___ Extract to read

# New to Martial talk



## mdamignani (Oct 2, 2006)

Hello everyone, My name is Matt Damignani and I am a new member here.  I just wanted to introduce myself.
Sincerly 
Matthew Damignani


----------



## Jade Tigress (Oct 2, 2006)

Hello Matt, Welcome to Martial Talk. Happy Posting!


----------



## bluemtn (Oct 2, 2006)

Welcome and happy posting, Matt!


----------



## Brian R. VanCise (Oct 2, 2006)

Welcome to MartialTalk!


----------



## Kacey (Oct 2, 2006)

Welcome, and happy posting!  :wavey:


----------



## Paul B (Oct 2, 2006)

Welcome to MT,Matt! Enjoy the site!


----------



## stone_dragone (Oct 2, 2006)

Greetings and welcome to MT!


----------



## HKphooey (Oct 2, 2006)

welcome to mt!


----------



## Christina05 (Oct 2, 2006)

Welcome and happy posting :ultracool


----------



## MJS (Oct 2, 2006)

Welcome to MT! 

Mike


----------



## Drac (Oct 2, 2006)

Greetings and welcome to MT...


----------



## exile (Oct 2, 2006)

Greetings, Matthew, and welcome to MT!


----------



## pstarr (Oct 3, 2006)

Welcome!


----------



## IWishToLearn (Oct 12, 2006)

Hi


----------



## matt.m (Oct 13, 2006)

welcome


----------



## terryl965 (Oct 13, 2006)

Welcome and happy posting


----------



## IcemanSK (Oct 13, 2006)

Welcome to MT. I look forward to your contributions.


----------



## Ping898 (Oct 13, 2006)

Welcome to MT, Matt  :wavey:


----------



## Arizona Angel (Oct 13, 2006)

Hi, welcome!


----------



## stickarts (Oct 14, 2006)

Welcome to MT!


----------



## Lisa (Oct 14, 2006)

Welcome! :wavey:


----------



## kelly keltner (Oct 16, 2006)

welcome


----------

______
___ Records provided

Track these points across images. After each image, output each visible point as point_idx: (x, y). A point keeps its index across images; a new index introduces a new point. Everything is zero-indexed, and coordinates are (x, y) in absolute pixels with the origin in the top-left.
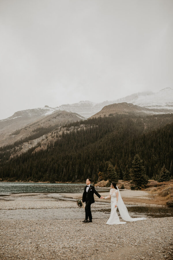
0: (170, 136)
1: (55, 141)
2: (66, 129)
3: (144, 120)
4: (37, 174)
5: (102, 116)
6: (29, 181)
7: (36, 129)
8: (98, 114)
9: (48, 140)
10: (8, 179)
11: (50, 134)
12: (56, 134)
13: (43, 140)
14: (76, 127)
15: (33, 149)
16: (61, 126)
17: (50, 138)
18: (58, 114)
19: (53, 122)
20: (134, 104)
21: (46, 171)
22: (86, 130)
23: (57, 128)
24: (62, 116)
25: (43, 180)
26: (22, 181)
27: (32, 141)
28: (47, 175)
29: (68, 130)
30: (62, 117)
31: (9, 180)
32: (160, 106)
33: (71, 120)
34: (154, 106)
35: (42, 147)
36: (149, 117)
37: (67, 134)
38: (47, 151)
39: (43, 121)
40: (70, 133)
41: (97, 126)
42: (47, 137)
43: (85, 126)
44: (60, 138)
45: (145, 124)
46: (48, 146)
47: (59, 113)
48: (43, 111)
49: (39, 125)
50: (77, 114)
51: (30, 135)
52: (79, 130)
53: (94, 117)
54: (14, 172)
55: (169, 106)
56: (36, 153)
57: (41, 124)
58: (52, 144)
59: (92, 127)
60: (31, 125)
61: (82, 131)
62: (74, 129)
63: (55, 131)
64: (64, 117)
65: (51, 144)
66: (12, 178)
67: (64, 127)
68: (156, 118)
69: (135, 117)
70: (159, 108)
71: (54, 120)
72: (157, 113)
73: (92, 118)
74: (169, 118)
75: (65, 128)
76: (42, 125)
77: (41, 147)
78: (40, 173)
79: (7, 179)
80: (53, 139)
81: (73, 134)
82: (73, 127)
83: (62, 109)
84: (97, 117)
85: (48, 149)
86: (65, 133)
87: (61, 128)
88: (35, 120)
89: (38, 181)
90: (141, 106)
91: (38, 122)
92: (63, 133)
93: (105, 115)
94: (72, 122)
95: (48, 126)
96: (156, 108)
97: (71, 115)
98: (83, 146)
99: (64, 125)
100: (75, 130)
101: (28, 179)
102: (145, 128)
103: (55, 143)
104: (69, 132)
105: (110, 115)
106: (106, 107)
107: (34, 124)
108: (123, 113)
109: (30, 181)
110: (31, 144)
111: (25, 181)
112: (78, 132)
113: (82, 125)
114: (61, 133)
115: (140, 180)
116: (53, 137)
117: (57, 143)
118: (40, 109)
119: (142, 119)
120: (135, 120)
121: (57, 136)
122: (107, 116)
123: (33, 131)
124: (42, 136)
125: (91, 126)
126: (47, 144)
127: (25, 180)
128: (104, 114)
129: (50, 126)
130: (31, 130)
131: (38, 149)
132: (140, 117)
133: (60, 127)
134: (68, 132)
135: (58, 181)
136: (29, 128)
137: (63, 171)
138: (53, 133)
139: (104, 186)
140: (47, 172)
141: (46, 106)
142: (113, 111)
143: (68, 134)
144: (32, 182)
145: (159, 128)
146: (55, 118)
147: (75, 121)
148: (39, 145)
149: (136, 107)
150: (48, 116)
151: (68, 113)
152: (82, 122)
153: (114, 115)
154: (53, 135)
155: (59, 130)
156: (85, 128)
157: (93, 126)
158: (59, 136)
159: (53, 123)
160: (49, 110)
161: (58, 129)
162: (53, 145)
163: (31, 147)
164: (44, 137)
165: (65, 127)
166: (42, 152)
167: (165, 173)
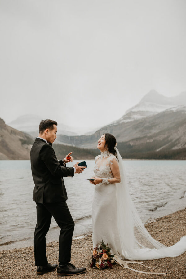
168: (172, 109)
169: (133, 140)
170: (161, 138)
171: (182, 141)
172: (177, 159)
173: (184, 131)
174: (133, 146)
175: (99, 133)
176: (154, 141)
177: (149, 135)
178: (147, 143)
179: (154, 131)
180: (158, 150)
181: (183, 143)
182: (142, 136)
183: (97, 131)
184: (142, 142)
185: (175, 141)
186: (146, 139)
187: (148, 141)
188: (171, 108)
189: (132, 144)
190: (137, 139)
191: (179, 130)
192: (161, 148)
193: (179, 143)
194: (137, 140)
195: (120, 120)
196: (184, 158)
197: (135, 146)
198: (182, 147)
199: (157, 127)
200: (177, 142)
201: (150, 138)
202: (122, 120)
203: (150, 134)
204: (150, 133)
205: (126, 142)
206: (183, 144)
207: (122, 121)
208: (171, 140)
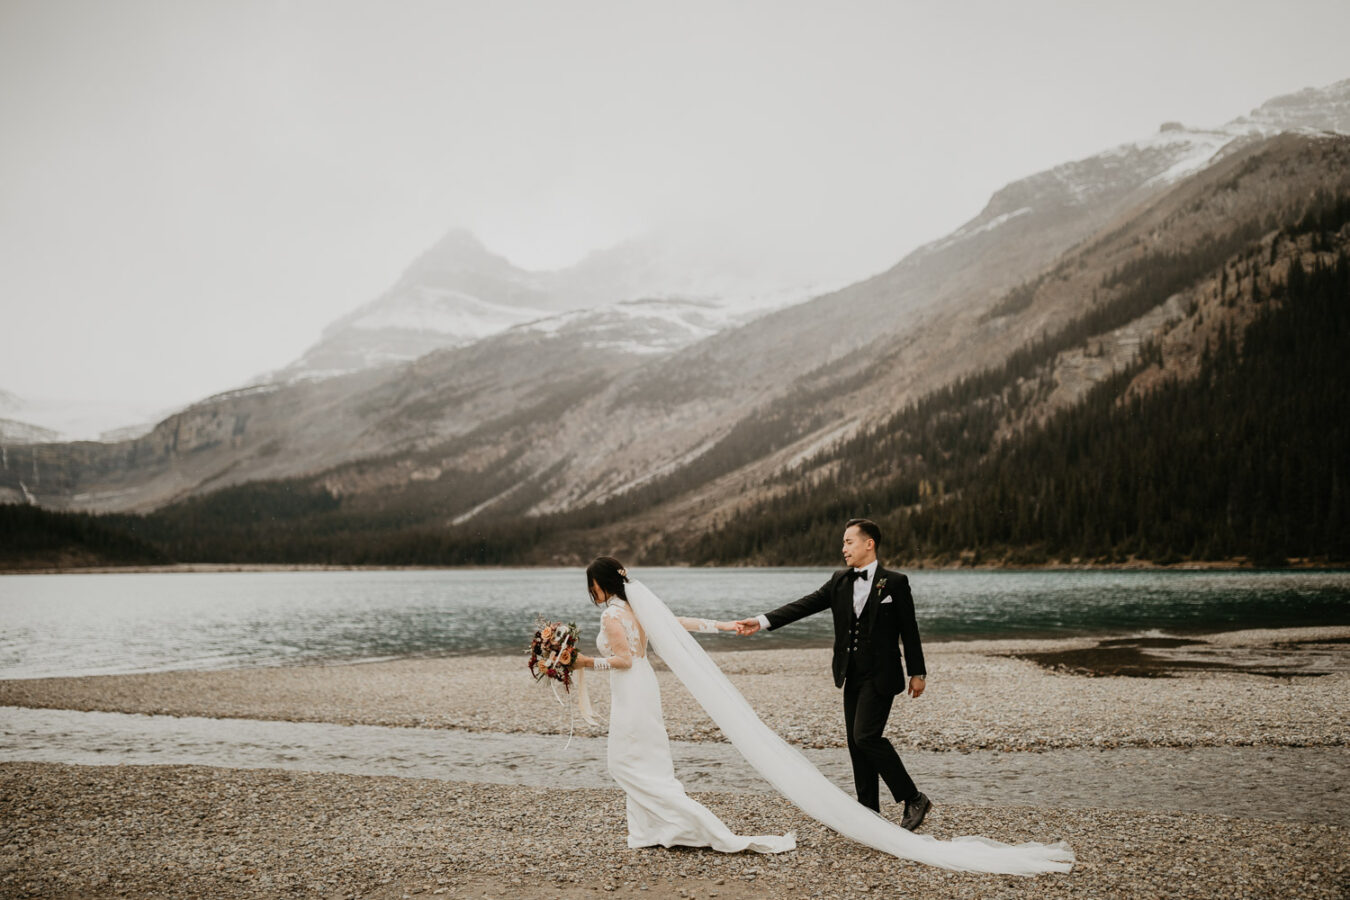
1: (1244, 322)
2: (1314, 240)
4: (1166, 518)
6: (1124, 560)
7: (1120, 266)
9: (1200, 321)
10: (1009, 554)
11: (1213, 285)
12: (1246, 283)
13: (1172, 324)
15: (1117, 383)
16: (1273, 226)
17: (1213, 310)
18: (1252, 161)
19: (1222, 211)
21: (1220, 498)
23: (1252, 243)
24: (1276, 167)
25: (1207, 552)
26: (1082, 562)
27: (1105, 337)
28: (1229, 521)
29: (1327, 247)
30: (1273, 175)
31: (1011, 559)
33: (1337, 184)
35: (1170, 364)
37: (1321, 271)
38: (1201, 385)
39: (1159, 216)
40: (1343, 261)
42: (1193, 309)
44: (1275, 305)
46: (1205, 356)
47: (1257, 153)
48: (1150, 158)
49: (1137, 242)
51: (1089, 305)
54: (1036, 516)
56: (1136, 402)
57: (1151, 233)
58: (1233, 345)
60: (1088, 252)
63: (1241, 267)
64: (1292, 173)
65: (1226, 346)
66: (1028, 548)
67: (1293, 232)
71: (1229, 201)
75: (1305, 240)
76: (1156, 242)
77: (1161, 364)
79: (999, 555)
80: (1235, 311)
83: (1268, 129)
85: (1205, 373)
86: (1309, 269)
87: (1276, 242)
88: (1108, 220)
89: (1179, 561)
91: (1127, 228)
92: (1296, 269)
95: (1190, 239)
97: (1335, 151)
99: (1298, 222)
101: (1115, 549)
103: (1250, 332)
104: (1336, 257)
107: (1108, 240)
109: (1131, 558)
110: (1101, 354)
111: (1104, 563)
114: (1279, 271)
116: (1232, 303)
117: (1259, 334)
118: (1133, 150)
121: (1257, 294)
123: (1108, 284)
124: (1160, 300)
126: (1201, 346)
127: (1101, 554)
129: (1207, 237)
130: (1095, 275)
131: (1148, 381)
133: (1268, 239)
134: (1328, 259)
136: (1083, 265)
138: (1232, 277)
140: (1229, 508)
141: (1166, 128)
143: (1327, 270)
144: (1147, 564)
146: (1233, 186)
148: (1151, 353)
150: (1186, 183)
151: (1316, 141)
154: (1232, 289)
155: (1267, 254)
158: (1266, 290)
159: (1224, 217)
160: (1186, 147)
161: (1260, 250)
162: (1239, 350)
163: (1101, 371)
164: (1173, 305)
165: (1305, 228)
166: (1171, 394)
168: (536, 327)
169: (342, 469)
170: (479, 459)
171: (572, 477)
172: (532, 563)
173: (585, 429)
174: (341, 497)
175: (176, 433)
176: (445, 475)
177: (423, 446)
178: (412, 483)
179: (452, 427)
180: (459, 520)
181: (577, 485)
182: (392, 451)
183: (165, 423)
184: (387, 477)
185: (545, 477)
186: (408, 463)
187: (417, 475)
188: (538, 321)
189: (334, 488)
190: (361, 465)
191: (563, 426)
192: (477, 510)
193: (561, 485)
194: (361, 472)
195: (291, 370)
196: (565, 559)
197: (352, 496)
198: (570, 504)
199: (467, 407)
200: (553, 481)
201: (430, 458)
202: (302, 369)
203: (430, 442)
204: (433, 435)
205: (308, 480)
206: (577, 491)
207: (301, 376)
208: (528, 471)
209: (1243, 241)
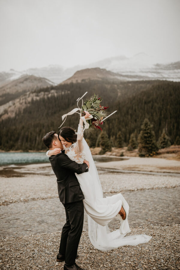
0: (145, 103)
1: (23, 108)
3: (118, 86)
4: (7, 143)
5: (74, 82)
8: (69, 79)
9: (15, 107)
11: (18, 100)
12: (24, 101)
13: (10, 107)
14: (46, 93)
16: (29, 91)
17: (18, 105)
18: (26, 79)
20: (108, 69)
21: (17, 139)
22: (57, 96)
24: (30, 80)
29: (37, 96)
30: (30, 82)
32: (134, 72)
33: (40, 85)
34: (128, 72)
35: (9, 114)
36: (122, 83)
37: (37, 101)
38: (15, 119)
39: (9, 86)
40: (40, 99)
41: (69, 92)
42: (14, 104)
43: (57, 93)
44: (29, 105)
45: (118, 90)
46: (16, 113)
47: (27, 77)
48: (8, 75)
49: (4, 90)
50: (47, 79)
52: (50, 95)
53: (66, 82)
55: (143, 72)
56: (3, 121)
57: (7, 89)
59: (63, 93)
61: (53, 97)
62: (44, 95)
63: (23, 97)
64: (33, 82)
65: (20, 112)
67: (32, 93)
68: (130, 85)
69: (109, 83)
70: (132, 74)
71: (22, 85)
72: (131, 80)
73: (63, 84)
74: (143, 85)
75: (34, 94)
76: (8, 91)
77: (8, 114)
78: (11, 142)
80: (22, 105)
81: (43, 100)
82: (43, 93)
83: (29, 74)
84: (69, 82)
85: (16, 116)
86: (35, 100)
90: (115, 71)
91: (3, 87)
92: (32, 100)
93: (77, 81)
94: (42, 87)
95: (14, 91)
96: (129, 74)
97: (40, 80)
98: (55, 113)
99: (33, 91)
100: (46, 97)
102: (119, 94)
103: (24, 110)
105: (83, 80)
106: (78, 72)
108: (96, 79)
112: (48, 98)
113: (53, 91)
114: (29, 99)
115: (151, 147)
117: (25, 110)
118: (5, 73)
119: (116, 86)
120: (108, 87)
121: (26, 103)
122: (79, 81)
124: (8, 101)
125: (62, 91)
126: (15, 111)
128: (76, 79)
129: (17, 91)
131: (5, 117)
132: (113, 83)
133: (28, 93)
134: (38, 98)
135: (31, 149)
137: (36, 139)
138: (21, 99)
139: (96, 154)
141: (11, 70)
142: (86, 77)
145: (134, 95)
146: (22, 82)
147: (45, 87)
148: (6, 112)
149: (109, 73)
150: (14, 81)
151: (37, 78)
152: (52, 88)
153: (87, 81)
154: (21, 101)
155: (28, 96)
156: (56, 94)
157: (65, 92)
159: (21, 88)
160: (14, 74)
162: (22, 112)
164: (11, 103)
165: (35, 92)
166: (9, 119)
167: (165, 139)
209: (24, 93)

______
___ Records provided

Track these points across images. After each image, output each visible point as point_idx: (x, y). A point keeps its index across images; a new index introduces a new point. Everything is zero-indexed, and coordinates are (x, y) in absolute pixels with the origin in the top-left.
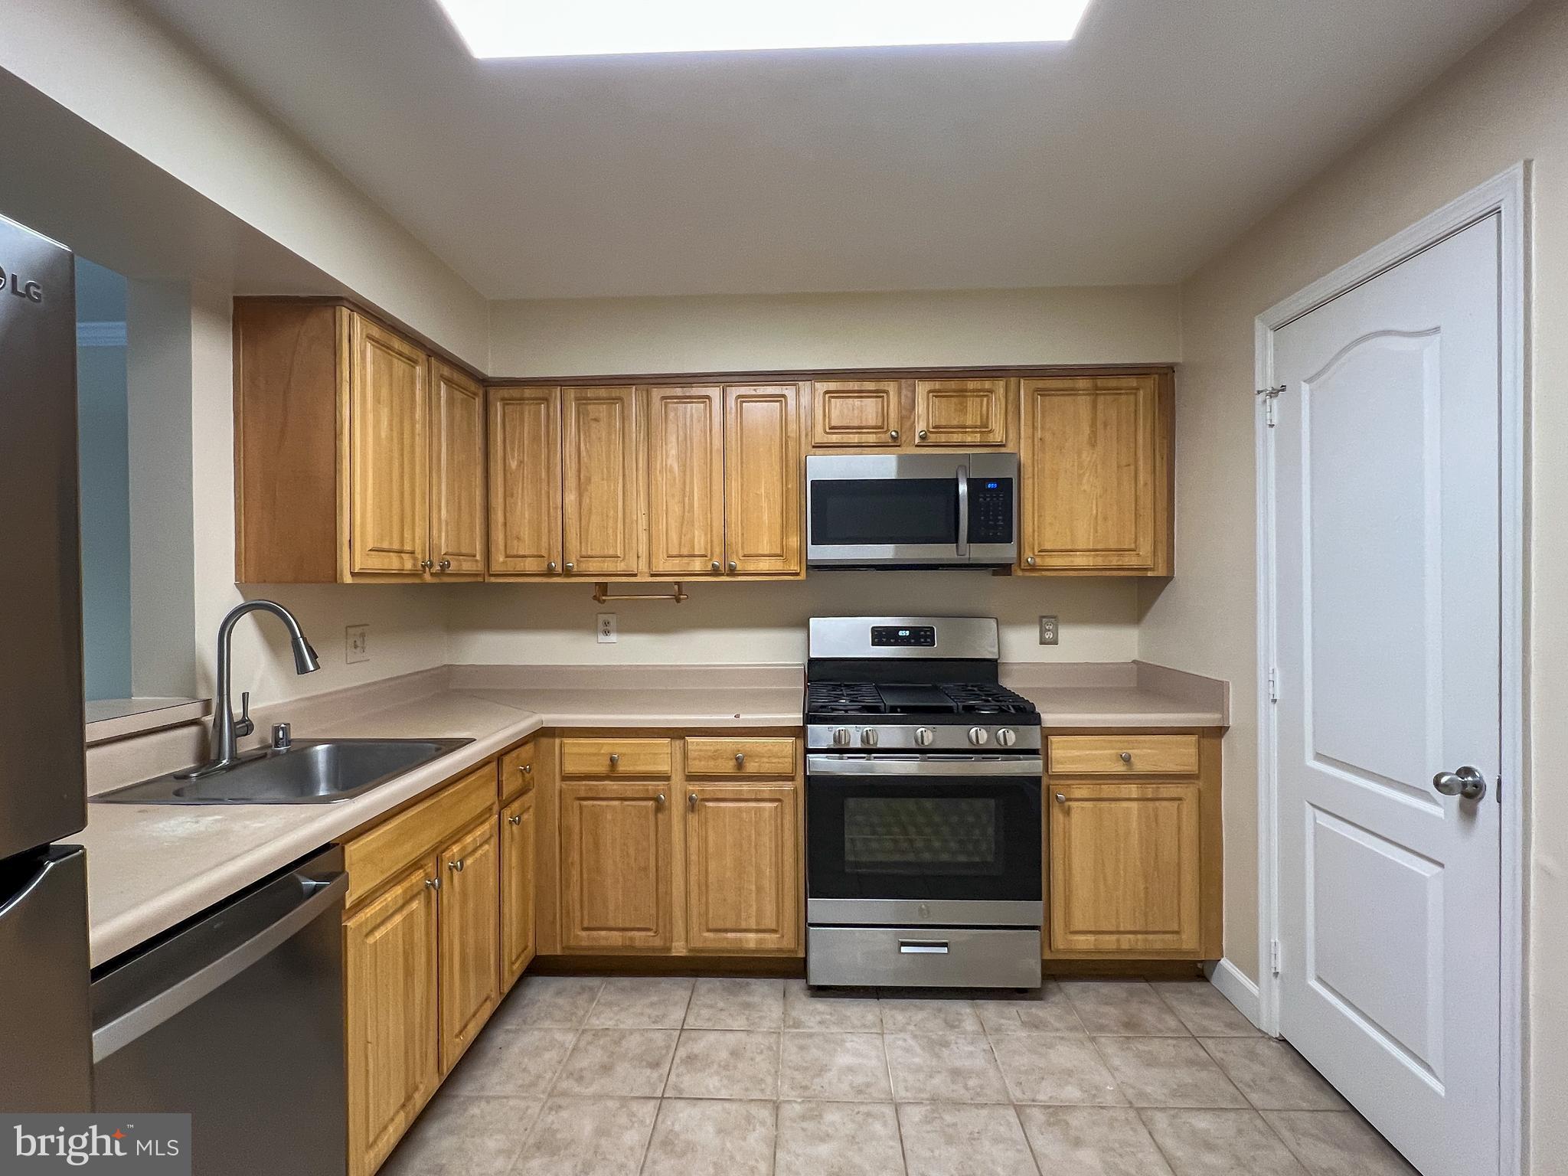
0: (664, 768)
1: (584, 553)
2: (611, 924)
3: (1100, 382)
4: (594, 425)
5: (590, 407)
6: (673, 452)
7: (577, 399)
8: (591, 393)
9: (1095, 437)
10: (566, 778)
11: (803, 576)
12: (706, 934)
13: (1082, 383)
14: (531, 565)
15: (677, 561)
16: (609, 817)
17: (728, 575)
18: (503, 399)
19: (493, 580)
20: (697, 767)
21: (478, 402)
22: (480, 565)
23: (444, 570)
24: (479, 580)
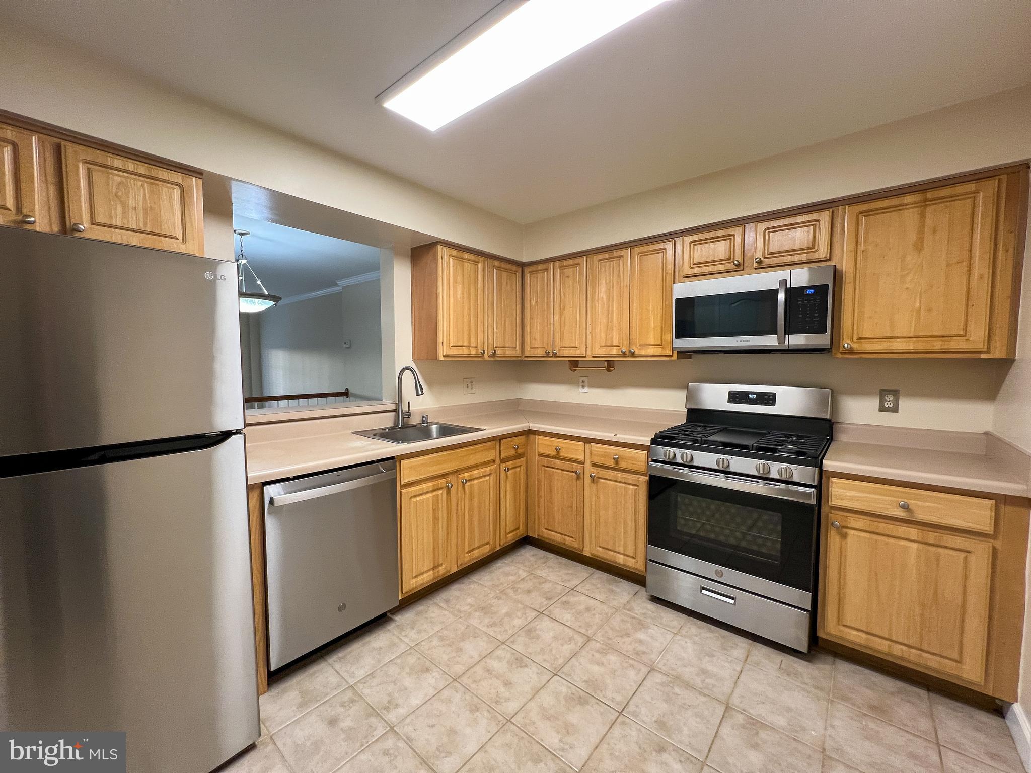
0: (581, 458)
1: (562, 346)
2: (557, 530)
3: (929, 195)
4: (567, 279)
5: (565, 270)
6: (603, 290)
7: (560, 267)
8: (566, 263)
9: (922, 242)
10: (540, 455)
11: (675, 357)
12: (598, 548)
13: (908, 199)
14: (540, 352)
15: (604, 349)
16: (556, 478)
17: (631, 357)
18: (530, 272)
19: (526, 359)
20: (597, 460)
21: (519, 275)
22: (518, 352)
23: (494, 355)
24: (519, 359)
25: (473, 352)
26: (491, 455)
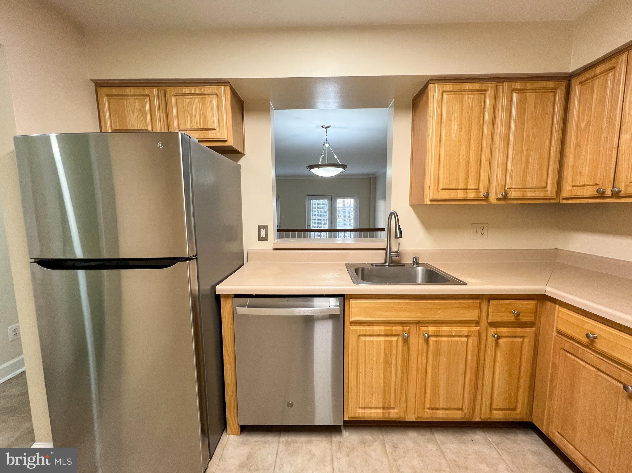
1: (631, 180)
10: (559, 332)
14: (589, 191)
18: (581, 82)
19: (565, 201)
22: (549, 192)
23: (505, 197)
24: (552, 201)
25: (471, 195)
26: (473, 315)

______
___ Records provided

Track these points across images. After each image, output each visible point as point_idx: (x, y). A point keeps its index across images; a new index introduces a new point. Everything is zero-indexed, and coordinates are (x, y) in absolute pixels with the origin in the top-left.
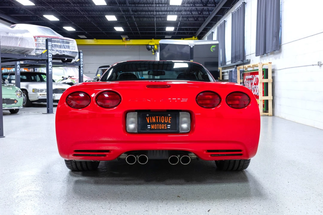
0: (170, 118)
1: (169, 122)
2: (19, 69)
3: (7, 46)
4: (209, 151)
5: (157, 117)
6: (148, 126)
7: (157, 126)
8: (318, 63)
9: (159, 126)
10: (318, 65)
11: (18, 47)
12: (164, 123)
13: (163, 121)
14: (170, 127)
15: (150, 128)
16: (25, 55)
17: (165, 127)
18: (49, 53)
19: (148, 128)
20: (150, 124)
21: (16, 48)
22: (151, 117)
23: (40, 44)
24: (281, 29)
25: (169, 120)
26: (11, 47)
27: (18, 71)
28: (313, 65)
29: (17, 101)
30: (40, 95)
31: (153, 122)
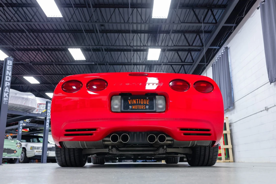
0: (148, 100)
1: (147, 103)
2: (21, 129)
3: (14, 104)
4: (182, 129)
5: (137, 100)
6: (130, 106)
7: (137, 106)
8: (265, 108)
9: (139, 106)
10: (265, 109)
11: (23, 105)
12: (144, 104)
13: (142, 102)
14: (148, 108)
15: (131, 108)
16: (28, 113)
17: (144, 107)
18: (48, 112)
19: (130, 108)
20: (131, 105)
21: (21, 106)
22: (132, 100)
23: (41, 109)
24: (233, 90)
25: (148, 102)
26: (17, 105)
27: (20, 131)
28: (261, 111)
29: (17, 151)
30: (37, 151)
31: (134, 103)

______

**Aim of the exercise**
In the forum thread, what full name is signed at the end of the opening post? Rely on the forum thread alone, not on the data.

**Answer box**
Matthew Damignani